ESL Goes Mainstream

March 11, 2007
Design at the electronic system level (ESL) continues to gain traction, as system-level modeling has moved past the system architect into the realm of software and hardware designers. As a result, ESL design is becoming a mainstream reality.

Design at the electronic system level (ESL) continues to gain traction, as system-level modeling has moved past the system architect into the realm of software and hardware designers. As a result, ESL design is becoming a mainstream reality.

The mainstream adoption of ESL is not just sheer optimism. Power-efficient, software-rich consumer devices such as PDAs, cell phones, and video imaging are driving adoption. A confluence of three formerly disparate design challenges — and the availability of practical, commercial tools to address them — is mandating adoption. These challenges, in no particular order, are: power management, hardware/software co-design, and the intractable problem of verification. ESL raises the abstraction level of design to address complexity. ESL, which is defined here as all design above the register transfer level (RTL), has become the entry point for hardware design.

With RTL design it is becoming more difficult to achieve low-power circuits while still meeting performance, area, and manufacturability requirements. Modification of RTL after it's been functionally verified is extremely time-consuming and generally discouraged. More so, few designers have the time to explore multiple RTL micro-architectures. Examination of power architectures at ESL, on the other hand, affords a greater opportunity to save power. There, through performance of sequential transformations, designers of power architectures can make quick tradeoffs and arrive at an optimal design.

Given today's requirements, hardware and software design — or hardware/software co-design — must be simultaneous and coupled. In older generations of design, hardware could be done first and software could be integrated later. This is no longer valid due to the large amount of legacy software, detailed programming interfaces, and time required to develop software applications. ESL solves these problems by providing one model of both software and hardware that runs fast enough to validate hardware algorithms and verify software.

It is common for teams to describe the entire hardware architecture at the system level to confirm functionality and performance. In doing so, ESL design ensures that power and timing can be analyzed early, when changes are easier to make and greater improvement can be achieved. In advanced ESL flows, this "prototyping effort" is reused as the cornerstone of RTL verification. By using the prototype as an "executable specification" or "golden model," designers ensure their hardware works exactly the same as they verified it would in the prototype system.

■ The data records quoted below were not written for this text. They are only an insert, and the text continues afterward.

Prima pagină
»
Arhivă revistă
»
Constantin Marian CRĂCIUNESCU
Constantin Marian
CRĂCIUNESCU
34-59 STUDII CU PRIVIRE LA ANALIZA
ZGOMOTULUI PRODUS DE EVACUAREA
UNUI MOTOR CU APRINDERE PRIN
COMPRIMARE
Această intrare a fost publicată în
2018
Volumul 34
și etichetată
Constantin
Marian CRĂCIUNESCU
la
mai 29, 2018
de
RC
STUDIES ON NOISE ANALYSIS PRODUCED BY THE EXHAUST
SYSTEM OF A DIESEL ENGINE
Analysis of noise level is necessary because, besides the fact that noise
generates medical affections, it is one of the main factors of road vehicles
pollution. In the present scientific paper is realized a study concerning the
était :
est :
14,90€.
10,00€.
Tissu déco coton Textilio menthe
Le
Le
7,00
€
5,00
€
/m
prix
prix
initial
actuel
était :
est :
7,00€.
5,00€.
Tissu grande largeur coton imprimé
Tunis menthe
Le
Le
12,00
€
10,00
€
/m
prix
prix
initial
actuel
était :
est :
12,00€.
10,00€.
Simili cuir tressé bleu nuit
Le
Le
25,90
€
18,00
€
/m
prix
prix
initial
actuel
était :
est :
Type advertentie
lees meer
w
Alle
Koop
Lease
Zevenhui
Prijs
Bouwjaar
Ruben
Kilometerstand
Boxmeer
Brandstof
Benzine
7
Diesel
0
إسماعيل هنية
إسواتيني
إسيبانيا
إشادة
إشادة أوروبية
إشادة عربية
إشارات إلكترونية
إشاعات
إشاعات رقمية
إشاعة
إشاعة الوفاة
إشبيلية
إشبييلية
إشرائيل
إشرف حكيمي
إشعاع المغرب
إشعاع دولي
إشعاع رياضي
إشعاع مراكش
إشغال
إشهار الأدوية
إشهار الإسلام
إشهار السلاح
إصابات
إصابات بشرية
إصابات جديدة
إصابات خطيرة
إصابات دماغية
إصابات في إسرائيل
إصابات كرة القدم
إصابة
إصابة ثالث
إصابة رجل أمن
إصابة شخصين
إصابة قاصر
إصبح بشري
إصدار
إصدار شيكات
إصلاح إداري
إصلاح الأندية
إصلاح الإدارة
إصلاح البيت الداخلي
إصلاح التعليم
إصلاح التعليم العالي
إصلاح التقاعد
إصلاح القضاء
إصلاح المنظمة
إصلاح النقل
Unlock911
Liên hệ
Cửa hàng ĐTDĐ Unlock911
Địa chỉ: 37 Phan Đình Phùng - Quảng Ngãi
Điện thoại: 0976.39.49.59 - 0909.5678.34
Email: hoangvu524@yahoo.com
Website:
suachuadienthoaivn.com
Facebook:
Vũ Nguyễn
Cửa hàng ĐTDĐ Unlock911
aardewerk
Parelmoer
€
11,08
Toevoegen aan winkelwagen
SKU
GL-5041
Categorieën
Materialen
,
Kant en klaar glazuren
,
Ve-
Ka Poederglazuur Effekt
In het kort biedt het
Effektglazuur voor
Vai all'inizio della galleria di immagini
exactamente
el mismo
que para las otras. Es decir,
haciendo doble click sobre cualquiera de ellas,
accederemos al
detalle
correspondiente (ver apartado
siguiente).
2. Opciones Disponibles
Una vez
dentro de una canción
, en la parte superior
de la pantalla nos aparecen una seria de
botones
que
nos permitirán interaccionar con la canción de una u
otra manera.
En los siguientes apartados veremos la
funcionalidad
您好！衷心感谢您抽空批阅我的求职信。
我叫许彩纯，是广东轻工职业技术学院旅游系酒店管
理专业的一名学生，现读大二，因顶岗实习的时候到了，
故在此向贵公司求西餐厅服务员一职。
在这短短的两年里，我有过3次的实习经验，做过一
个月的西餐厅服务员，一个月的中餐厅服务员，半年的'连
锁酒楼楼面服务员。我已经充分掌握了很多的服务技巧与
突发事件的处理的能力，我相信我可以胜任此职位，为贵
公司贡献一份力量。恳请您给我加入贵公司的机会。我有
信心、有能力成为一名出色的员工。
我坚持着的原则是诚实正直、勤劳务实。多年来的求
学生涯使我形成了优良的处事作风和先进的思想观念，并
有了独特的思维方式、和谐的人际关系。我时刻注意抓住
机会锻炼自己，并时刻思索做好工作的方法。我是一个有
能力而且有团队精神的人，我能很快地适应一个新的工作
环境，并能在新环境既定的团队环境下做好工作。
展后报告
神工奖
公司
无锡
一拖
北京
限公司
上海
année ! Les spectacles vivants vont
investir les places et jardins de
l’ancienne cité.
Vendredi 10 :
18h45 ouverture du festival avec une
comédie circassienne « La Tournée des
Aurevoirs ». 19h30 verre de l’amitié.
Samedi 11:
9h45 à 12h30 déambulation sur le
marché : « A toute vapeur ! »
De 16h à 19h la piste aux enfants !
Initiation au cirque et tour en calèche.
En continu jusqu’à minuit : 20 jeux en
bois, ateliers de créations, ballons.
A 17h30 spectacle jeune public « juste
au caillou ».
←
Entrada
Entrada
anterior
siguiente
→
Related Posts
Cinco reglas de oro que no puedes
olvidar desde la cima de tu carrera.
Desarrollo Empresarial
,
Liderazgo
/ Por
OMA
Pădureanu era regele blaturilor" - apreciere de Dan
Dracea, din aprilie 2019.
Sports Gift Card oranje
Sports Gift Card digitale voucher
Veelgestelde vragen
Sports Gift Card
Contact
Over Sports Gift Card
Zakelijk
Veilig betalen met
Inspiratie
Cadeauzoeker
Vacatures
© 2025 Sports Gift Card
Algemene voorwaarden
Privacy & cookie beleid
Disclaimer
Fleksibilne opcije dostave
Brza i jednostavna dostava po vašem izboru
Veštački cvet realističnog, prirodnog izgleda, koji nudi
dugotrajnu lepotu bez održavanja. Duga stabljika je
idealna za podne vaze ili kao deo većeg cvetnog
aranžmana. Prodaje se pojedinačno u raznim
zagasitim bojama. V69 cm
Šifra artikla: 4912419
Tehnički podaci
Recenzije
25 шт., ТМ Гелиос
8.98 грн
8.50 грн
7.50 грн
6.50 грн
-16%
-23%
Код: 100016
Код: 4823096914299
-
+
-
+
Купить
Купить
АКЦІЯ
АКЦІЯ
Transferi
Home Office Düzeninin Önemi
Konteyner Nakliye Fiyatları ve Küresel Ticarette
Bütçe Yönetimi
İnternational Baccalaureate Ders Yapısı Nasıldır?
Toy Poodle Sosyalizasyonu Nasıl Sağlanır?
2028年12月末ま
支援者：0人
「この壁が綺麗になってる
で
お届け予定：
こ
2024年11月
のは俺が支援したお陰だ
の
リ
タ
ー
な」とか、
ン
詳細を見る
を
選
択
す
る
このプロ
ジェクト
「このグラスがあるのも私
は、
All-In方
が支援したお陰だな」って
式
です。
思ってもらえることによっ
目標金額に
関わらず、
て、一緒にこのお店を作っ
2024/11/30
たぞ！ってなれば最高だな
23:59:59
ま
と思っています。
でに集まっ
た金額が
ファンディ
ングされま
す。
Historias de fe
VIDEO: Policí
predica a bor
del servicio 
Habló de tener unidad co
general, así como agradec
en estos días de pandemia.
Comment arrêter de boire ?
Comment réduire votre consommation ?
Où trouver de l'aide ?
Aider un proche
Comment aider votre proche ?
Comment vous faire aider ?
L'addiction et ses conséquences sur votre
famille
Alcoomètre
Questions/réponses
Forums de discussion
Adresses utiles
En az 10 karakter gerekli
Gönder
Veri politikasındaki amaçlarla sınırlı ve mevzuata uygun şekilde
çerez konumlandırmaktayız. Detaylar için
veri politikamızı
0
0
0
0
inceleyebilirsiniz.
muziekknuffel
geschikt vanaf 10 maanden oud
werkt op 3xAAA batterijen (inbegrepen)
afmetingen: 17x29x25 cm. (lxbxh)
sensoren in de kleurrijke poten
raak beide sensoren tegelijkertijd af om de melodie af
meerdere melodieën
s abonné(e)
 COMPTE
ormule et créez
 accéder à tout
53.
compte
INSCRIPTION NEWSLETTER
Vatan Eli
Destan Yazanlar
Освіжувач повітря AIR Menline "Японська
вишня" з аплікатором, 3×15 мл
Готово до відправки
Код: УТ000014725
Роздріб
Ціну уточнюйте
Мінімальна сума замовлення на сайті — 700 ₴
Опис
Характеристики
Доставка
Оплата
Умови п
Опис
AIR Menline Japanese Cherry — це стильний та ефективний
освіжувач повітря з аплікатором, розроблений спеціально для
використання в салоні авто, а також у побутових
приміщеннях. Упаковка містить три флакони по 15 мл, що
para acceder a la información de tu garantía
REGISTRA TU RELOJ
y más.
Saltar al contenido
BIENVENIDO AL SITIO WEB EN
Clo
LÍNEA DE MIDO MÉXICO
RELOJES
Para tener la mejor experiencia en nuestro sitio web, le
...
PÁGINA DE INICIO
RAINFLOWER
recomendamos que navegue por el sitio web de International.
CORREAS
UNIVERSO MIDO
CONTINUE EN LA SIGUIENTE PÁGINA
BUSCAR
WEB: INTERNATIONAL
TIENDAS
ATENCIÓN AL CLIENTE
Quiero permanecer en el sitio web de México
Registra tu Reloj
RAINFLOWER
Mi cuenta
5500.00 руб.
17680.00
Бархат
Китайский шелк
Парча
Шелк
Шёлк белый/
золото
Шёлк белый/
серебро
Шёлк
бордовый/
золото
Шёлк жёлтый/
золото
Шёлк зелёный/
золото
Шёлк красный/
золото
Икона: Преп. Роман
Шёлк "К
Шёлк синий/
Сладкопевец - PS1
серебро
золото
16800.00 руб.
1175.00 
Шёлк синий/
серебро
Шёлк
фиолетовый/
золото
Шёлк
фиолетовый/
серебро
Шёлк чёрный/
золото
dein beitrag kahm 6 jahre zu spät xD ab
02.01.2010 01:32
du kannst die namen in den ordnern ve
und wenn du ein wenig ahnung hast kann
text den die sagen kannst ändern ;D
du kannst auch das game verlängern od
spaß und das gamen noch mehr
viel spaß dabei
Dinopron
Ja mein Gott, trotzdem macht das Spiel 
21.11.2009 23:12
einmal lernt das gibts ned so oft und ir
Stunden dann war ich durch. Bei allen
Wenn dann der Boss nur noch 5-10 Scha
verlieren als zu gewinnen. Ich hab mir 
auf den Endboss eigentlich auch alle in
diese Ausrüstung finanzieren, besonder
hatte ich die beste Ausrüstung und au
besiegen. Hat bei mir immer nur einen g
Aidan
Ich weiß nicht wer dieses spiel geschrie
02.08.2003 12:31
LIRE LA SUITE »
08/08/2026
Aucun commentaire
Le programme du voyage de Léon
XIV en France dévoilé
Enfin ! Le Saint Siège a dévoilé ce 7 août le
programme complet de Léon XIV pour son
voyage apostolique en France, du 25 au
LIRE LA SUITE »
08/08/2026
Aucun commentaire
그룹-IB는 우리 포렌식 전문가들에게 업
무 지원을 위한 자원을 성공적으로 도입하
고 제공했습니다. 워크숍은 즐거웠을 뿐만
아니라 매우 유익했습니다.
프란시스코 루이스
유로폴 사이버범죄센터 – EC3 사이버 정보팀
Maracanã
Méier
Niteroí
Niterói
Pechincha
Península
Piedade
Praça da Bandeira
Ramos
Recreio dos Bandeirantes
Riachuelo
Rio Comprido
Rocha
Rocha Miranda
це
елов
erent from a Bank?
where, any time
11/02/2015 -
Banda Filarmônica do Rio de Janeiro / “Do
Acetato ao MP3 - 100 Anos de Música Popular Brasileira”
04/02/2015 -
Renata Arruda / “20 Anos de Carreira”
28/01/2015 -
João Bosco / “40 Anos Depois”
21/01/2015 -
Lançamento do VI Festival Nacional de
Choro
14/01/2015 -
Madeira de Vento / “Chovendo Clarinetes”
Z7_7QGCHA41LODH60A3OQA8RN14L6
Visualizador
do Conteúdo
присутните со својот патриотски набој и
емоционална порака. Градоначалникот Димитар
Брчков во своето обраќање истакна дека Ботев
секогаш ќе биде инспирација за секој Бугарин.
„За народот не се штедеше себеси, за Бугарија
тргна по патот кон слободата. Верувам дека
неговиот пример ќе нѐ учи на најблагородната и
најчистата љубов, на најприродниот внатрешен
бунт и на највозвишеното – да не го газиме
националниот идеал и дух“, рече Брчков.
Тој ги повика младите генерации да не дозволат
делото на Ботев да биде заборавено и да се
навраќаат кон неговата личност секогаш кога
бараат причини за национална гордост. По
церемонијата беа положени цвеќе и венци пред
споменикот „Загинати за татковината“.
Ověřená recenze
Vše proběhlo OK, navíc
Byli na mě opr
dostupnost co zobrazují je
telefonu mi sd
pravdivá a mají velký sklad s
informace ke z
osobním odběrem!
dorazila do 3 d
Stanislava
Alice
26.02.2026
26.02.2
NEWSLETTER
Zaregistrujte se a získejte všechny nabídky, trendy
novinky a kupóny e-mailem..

Going forward, the challenge for the semiconductor industry is to keep up with the broad requirements of today's markets while coping with the physical realities of smaller technologies. Correspondingly, the demand on EDA vendors is to provide complete ESL solutions that fit into today's existing RTL flows and solve the challenges of power, hardware/software co-design, and verification. Successful ESL adoption raises the productivity of designers while not requiring a retooling of existing methodologies. Simply put, RTL alone is not sufficient and ESL must coexist with RTL.

The last couple of years provide evidence that designers are embracing ESL. Among other factors, the acceptance of C-based modeling languages, creation of system modeling environments, adoption of high-level synthesis tools, and emphasis on hardware/software co-verification all point to this adoption. Many of these current ESL tools fit nicely into an RTL flow. It is now possible to model an entire system, including RTL and system-level intellectual property (IP) models in an ESL design flow. New verification tools can prove that hand-generated hardware models or those generated by system synthesis are functionally the same system-level models. And that is just the beginning.

Make no mistake: ESL is becoming the entry point for design. ESL power, hardware/software, and verification tools have made their way into mainstream design flows. Indeed, it's an exciting time as designers embrace ESL solutions.